Imagine my surprise, then, when I received a phone call advising me to take down the blog. I was told that I could be terminated “on the spot.” In my mind, I simply was exercising my First Amendment right; in their minds, I had overstepped some sort of boundary that forces teachers to keep everything under our hats. In the end, I complied because I didn’t know where this new freelance adventure was going to take my family’s finances, and I could very easily need to return to the classroom. It was a very difficult decision and I was beyond livid, but I realized that I had to follow the advice, at least for the time being, for my family.

I then changed the direction of the blog to family and parenting and observations of life under my ponytail, all the while wondering how my audience would have grown if I had left the posts as they were. I also wondered how many other teachers would have responded positively about someone finally being able to tell it like it is.

Then, I saw the Campbell Brown interview with Stephen Colbert. I couldn’t keep quiet about that. I was angry and insulted and disgusted by her insinuations, her spin, and her less-than-half truths. I sat down and penned the open letter thinking that I would feel better once I got it all out. I walked away from it and tried to go back to the writing job that is paying the bills. But the thought of leaving the letter off the blog, too – of not being able to share my opinions and thoughts and feelings as a professional in the education field AGAIN – was too much. I closed my eyes, hit “Publish,” and went to bed.

The response has been overwhelming for someone whose blog was getting between 50-100 hits a day (other than those initial education posts that were getting more hits than expected for a blog that had been up and running merely for two days). When it hit 1,000 views, I was thrilled. When it hit 5,000, I was in tears. When it hit 10,000, I was stunned and shaking. It’s still going. And, the responses to the letter are equally as overwhelming.

Teachers are sharing stories with me that are breaking my heart. They have lost their unions, their pensions, their classrooms, their autonomy, and for most, their dignity, as politicians, corporations, parents, and people like Campbell Brown come after them day after day after day. People are asking me to share their stories, and I can’t do that in good conscience when I’m afraid to share mine. The repercussions are far too great. I’m still researching cases in which judges are ruling against teachers’ First Amendment rights. Facebook statuses are getting teachers fired, even when they aren’t breaking any confidentiality, laws, or contract obligations. Yes, teachers always have been held to a higher moral code, and some teachers push the envelope with their language and overabundance of personal information and other things that in all honesty should be actionable. This is not why unions exist, and this is not why tenure exists, and teachers need to be smart about what they share.
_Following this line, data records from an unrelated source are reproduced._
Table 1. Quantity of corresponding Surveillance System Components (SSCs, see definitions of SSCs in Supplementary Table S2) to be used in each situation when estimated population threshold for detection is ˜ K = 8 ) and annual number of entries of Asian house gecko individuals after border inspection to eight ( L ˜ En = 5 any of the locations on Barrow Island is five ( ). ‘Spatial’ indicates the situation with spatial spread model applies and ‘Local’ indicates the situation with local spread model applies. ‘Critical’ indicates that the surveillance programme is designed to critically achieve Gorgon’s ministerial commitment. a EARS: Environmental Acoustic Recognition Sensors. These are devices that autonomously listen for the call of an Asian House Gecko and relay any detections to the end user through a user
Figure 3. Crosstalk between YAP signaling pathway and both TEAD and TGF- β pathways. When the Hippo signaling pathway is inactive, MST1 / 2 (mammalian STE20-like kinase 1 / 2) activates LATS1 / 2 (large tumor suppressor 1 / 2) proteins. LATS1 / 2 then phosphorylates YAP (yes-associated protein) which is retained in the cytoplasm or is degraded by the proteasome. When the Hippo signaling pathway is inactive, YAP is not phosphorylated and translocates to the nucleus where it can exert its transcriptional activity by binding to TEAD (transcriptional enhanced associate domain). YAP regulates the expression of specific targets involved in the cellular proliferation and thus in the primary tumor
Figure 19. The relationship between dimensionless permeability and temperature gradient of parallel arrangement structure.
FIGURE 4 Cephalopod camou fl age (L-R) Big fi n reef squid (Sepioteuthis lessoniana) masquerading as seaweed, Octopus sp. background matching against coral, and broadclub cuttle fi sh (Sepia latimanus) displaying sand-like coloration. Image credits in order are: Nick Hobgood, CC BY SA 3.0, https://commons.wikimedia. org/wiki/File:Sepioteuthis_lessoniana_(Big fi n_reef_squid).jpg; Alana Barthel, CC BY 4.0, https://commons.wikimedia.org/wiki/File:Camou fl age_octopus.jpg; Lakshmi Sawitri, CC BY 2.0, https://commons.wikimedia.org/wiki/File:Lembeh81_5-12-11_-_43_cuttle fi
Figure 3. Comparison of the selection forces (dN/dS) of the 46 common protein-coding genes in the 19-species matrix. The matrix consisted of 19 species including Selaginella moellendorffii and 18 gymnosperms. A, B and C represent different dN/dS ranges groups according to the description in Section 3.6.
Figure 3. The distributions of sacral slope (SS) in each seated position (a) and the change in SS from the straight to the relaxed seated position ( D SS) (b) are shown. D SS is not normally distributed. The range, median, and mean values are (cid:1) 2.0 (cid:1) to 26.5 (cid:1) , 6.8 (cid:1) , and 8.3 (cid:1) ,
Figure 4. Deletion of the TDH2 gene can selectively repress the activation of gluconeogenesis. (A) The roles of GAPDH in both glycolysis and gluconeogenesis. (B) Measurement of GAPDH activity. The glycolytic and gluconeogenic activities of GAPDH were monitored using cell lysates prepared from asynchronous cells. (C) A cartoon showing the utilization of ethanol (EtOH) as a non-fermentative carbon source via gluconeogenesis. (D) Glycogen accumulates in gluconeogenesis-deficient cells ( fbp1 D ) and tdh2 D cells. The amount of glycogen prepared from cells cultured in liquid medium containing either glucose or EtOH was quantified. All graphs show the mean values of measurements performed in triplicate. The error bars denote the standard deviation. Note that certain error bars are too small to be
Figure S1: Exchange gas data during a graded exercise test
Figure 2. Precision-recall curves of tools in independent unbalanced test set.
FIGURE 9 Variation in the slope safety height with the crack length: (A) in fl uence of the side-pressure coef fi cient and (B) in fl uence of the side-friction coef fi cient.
But, teachers are people, too. They should have equal protection under the First Amendment when they want to add their voice to “education reform.” They should have a voice when governors slash education budgets by millions of dollars year after year after year (don’t forget, I live in PA, with arguably one of the worst governors in relation to education in the entire country). They should have a voice when administrators bow to parents because they are afraid of losing kids to charter schools and cyber schools that are draining desperately-needed resources from the majority of kids in public schools. And, they should have a voice when they decide to leave their profession for a year because they know they need a break.

I WILL be publishing those initial blog posts in the next couple of days, with a few tweaks. I am a person, too. And I have First Amendment rights, just like everyone else. We will see whether I actually do or not. In the meantime, I’m going to try to do some more research about it, so if anyone else has links to those recent cases, from anywhere in the U.S., please send them my way.